Excerpted passage>

——————————

- Summaries (3)
The turmoil in poet/playwright Oscar Wilde's life after he discovers his homosexuality.
The story of Oscar Wilde, genius, poet, playwright and the First Modern Man. The self-realization of his homosexuality caused Wilde enormous torment as he juggled marriage, fatherhood and responsibility with his obsessive love for Lord Alfred Douglas, nicknamed Bosie. After legal action instigated by Bosie's father, the enraged Marquise of Queensberry, Wilde refused to flee the country and was sentenced to two years at hard labor by the courts of an intolerant Victorian society.

——————————

Data listing>
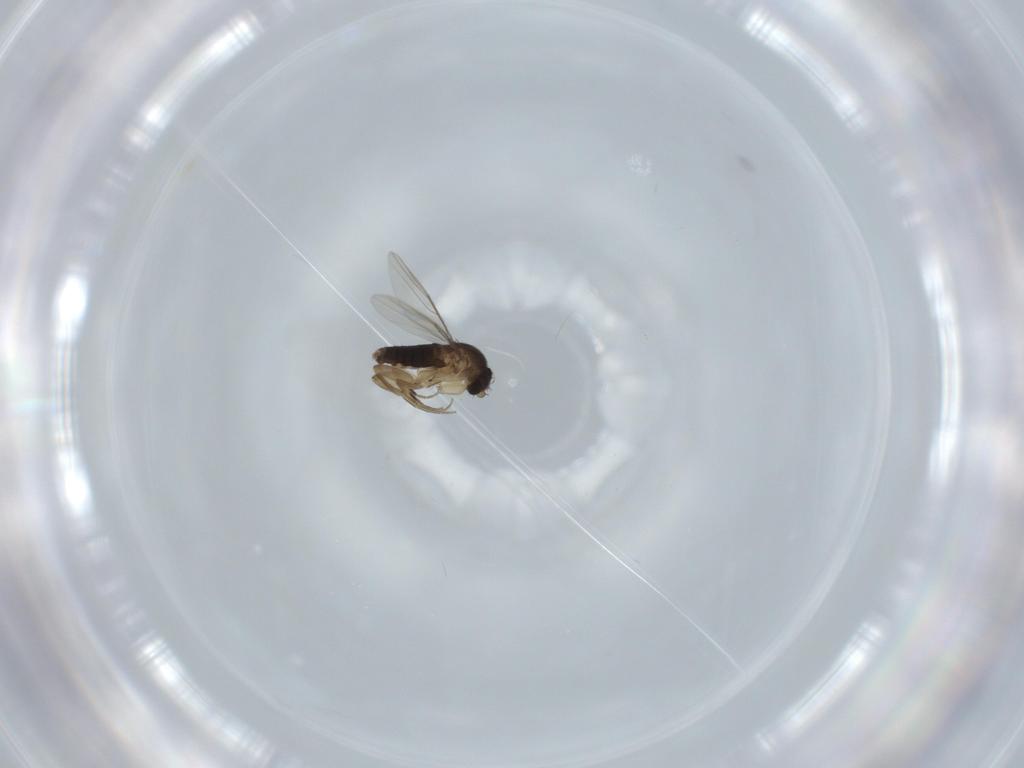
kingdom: Animalia
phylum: Arthropoda
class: Insecta
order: Diptera
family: Phoridae
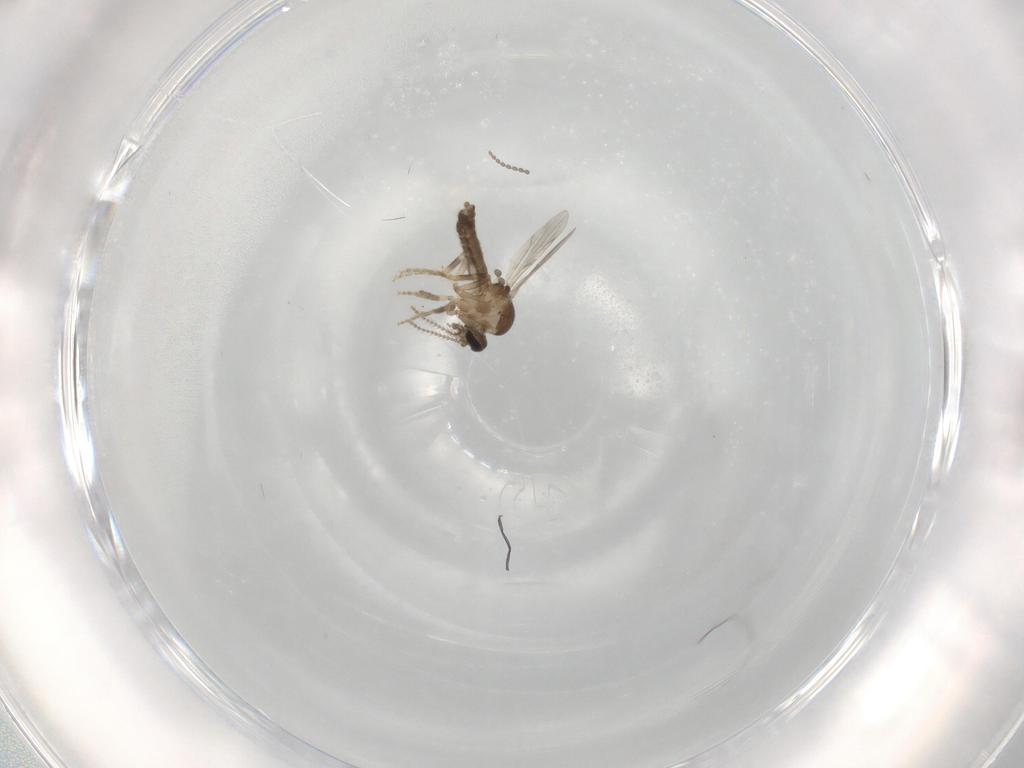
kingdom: Animalia
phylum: Arthropoda
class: Insecta
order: Diptera
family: Cecidomyiidae
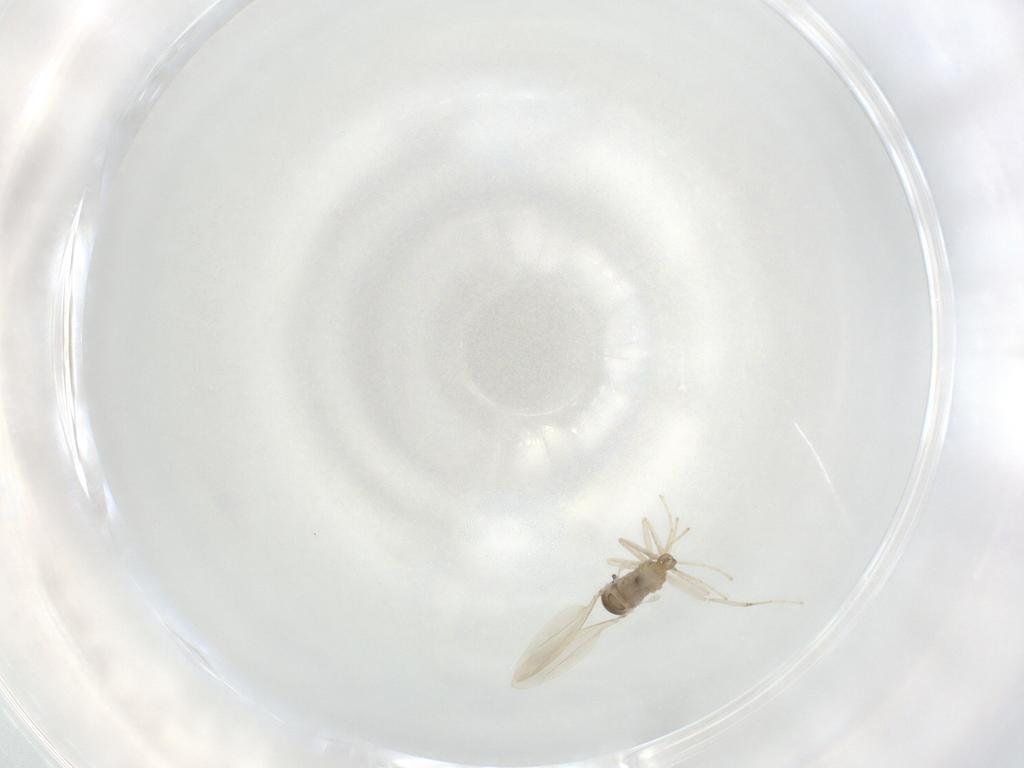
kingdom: Animalia
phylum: Arthropoda
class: Insecta
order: Diptera
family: Cecidomyiidae
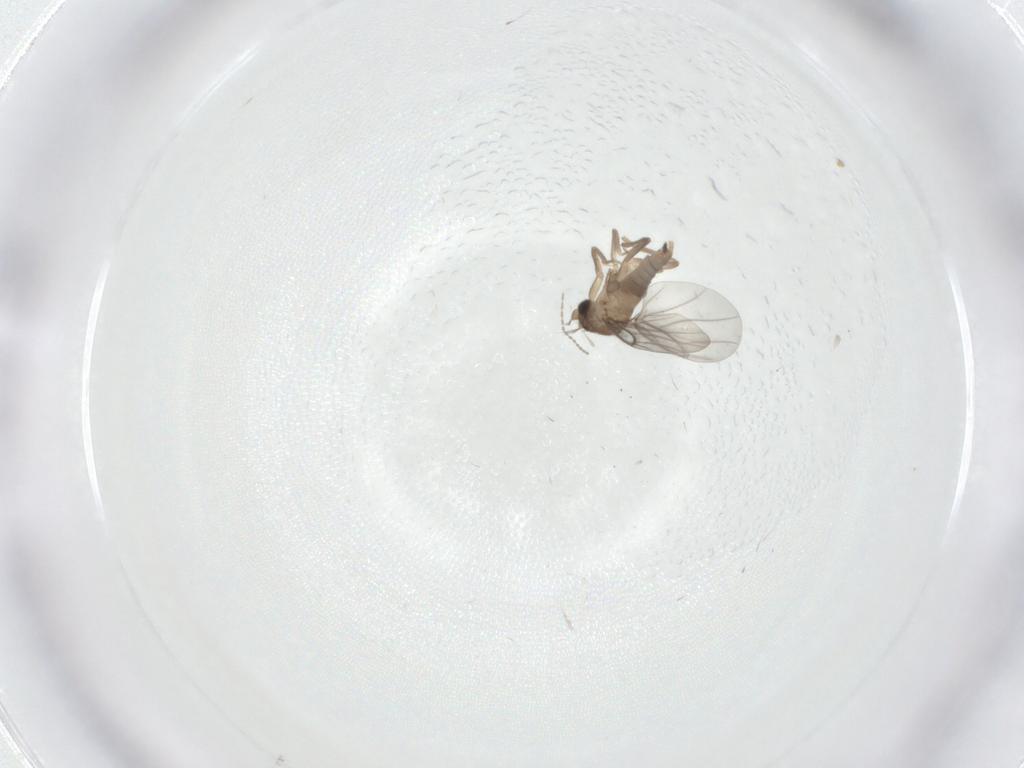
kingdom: Animalia
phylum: Arthropoda
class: Insecta
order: Diptera
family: Cecidomyiidae
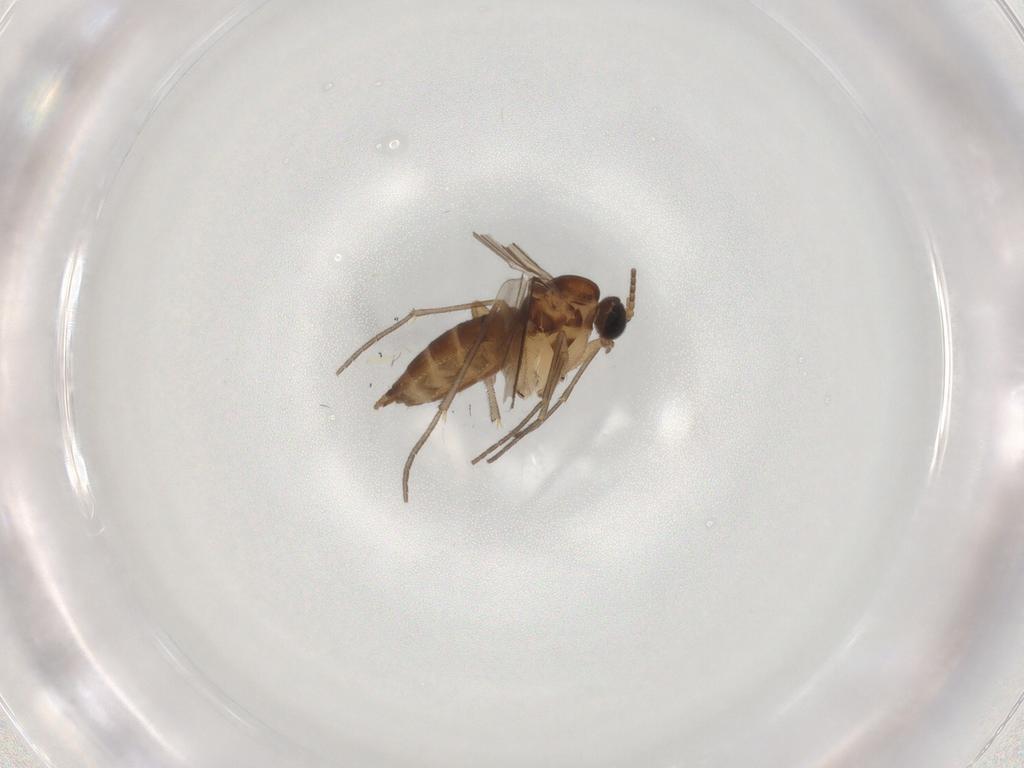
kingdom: Animalia
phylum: Arthropoda
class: Insecta
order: Diptera
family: Sciaridae
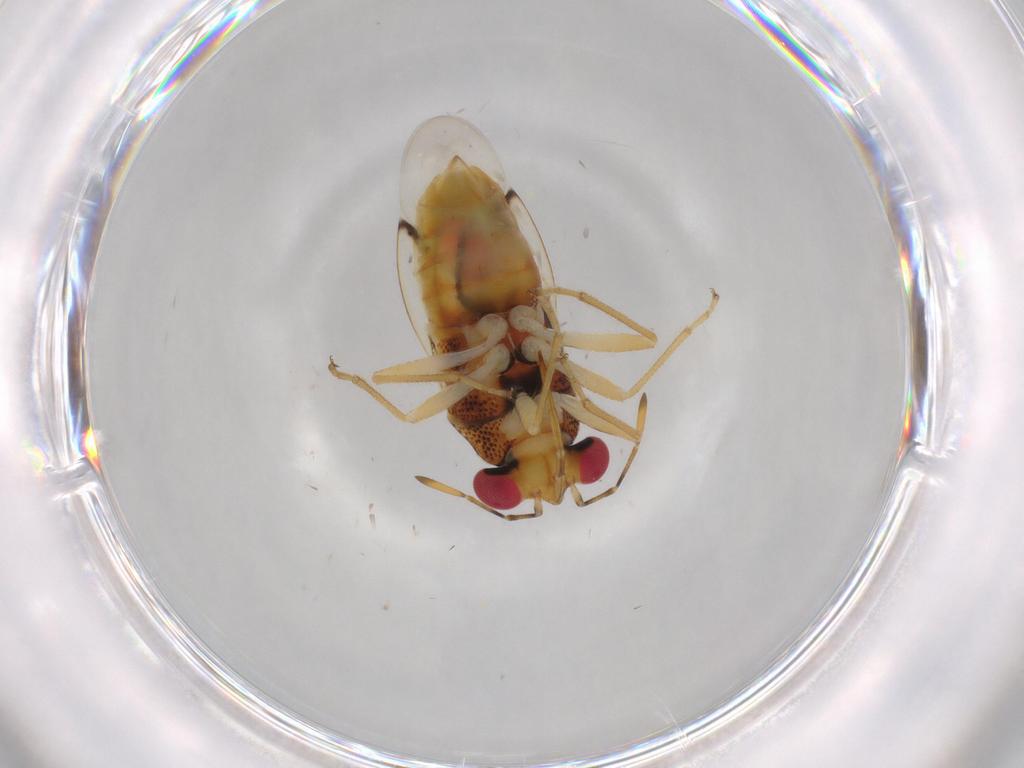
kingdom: Animalia
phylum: Arthropoda
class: Insecta
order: Hemiptera
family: Geocoridae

——————————

Actions to take>
[1] In the Oscar Wilde summaries, what nickname did Lord Alfred Douglas have?
[2] Extend the Oscar Wilde summaries past their final sentence.

Responses to the exercise>
[1] Bosie

[2]
The Irish writer Oscar Wilde returns to London from America and gets married with Constance Lloyd Wilde in the Victorian England. They have two children, Cyril and Vyvyan, and he makes lots of money with his successful plays. He gets close to the young Robbie Ross and "leaves the closet", assuming his homosexuality and having brief affairs with youths. When he meets the corrupt Lord Alfred 'Bosie' Douglas, he falls in love for the young man; but Bosie's father goes to the court accusing the writer "posing sodomite" and Wilde is sentenced to two years of hard labor. His health is affected by the unhealthy conditions in prison and he has a short life in Paris after being discharged from the imprisonment.